Reinventing the “Madwoman in the Attic” Trope in Thriller Fiction

See How They Fall by Rachel Paris bookcover

If you want to insult a woman, it’s hard to beat calling her “crazy”. For millennia, that lazy slur has been used to shame women into doing what we’re told. In my debut thriller, See How They Fall, I set out to subvert the “mad woman” literary trope.

The Ancient Greeks kicked off the crazy girl trend. Hippocrates, the father of modern medicine, declared that the womb (hystera) wandered around the female body, unleashing physical and mental mayhem. His theory was a precursor to the Victorian diagnosis of “female hysteria”— which I was stunned to discover remained a legitimate mental illness right up until 1980.

Hysteria is the condition that the first readers of Jane Eyre would have attributed to Bertha, the violent and insane first wife of Edward Rochester, and the original literary mad woman in the attic.

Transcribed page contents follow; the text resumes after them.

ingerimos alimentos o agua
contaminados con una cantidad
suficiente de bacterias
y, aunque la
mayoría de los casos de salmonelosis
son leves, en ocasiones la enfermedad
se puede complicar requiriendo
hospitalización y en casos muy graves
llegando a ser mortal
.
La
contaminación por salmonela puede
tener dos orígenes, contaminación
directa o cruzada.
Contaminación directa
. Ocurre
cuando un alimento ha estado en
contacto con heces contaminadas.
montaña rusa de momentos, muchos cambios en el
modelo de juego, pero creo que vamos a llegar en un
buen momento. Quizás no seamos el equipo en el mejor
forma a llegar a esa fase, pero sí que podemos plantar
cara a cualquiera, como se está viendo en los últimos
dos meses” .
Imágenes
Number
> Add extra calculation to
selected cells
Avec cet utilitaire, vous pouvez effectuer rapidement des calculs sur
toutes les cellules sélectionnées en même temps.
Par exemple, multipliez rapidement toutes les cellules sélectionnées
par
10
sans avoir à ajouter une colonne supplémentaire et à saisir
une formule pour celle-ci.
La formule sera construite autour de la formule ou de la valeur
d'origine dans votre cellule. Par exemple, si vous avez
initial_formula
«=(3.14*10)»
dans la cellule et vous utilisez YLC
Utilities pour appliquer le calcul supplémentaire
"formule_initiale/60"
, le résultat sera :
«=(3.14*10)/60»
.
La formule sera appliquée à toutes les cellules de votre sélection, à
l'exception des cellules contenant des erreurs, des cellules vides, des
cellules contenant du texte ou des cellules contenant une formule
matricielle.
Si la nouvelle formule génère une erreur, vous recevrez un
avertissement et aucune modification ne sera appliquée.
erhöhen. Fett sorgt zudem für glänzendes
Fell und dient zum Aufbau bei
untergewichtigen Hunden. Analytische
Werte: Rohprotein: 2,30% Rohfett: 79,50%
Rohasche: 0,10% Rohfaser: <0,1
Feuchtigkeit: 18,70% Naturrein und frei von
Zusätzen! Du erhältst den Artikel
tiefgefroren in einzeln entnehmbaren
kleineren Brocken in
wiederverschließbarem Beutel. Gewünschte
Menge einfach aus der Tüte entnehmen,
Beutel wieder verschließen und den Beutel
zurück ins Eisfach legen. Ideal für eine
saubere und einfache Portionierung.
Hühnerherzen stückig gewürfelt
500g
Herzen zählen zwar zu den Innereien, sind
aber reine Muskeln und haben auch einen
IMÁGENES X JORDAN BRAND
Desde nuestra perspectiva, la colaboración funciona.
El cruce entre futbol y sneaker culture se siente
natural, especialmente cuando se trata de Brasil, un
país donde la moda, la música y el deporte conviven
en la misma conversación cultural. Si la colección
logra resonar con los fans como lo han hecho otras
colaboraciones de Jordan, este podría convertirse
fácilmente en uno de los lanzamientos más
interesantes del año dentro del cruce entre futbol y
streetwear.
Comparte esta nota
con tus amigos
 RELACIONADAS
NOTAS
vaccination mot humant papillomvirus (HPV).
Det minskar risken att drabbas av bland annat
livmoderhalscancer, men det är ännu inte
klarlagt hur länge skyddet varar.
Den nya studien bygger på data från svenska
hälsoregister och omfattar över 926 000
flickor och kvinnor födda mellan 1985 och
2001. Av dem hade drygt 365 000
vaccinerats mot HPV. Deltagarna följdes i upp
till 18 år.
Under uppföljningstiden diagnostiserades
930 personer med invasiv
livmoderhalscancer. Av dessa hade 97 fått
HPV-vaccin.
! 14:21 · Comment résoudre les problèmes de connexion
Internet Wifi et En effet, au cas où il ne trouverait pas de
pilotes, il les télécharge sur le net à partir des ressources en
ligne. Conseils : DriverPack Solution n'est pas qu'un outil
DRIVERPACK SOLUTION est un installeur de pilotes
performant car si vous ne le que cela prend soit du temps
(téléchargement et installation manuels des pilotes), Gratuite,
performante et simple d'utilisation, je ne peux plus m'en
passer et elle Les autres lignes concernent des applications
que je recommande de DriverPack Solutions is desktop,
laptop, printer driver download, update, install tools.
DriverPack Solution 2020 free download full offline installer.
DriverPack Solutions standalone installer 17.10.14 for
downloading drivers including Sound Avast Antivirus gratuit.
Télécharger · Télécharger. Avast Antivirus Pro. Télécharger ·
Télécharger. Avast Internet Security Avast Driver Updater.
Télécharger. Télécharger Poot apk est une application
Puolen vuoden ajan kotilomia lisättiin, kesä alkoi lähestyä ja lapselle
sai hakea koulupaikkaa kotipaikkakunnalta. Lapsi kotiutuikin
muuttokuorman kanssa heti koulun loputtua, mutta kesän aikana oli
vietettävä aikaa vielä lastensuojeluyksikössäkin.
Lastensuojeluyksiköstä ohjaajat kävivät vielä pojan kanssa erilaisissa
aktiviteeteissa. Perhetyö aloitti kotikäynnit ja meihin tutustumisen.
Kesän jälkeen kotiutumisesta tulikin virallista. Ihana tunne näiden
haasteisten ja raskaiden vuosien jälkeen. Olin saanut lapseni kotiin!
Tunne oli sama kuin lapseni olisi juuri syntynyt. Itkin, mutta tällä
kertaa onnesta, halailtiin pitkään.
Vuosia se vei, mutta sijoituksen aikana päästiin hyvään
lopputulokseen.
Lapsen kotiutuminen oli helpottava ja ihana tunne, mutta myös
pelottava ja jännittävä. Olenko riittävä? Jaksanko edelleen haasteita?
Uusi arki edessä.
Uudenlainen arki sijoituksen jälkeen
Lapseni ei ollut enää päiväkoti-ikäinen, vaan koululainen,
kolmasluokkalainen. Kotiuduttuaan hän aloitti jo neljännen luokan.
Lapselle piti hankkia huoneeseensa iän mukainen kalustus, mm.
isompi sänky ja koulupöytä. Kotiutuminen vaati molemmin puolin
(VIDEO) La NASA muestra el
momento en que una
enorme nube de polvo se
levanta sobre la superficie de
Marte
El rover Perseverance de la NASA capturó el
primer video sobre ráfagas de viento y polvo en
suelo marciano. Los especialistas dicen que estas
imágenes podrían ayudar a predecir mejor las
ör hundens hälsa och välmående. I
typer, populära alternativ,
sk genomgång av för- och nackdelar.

In Charlotte Brontë’s classic novel, Bertha is presented as a feral creature — a “clothed hyena”, a “strange wild animal”, a “goblin”, a “vampire”, a “demon” — and perhaps worst of all, a dehumanised “it”. The Victorians’ sympathy was with Edward Rochester who locked crazy Bertha up in the attic of Thornfield Hall for her own protection so that he could romance the pretty new governess, Jane. What a guy.

It goes without saying that the demonic depiction of Bertha in Jane Eyre is uncomfortable for modern readers. After all, these days we’re wise to the impact of the patriarchy and colonisation and sensitive to mental health challenges—aren’t we?

I’m not sure we’re quite as enlightened as we’d like to believe. Despite our progress, the spectre of the mad (see also: psycho, insane, crazy, over-emotional) woman still looms large in our culture. Female politicians and sexual abuse complainants are regularly labelled “crazy”, “unhinged” and “hysterical” by their detractors.

On her blockbuster Eras Tour, Taylor Swift — one of the most powerful women on the planet — debuted her ballad “Mad Woman” where she draws a link between being labelled “crazy” and the being gaslit by powerful men in the music industry ( ‘Every time you call me crazy, I get more crazy’). If Swift is still battling this stereotype, what hope is there for mortal women?

Swift and I have been musing along the same lines — the collision of the mad woman trope with gaslighting. See How They Fall centres on the super-wealthy and powerful Turner brothers. When the police are called in to investigate a shocking death in the Turner family, the brothers close ranks. They label the women who challenge their narrative of events “unhinged”, “unstable” and “troubled” to destroy their credibility.

When Skye, an outsider who has married into the Turner family, begins to suspect that her own husband is hiding his role in the tragedy, he is quick to convince Skye that she is simply traumatised and failing to cope. The more Skye challenges her husband’s version of events, the more he gaslights her. Soon Skye doesn’t know whether she can trust her own mind, and she finds herself in psychological freefall.

In See How They Fall, I deliberately drew parallels between Skye Turner and Bertha Rochester so that I could dismantle the “mad woman” trope. Like Bertha, Skye is an outsider who struggles to fit into her husband’s affluent world. Like Bertha, Skye’s husband isolates her in the attic of their opulent home under the guise of protecting her. But, unlike Brontë’s Bertha, Skye never cedes agency to her captor.

I won’t spoil the plot in case you read the novel, but let’s just say that in 2025, it’s only right that the madwoman in the attic doesn’t just get mad – she gets even.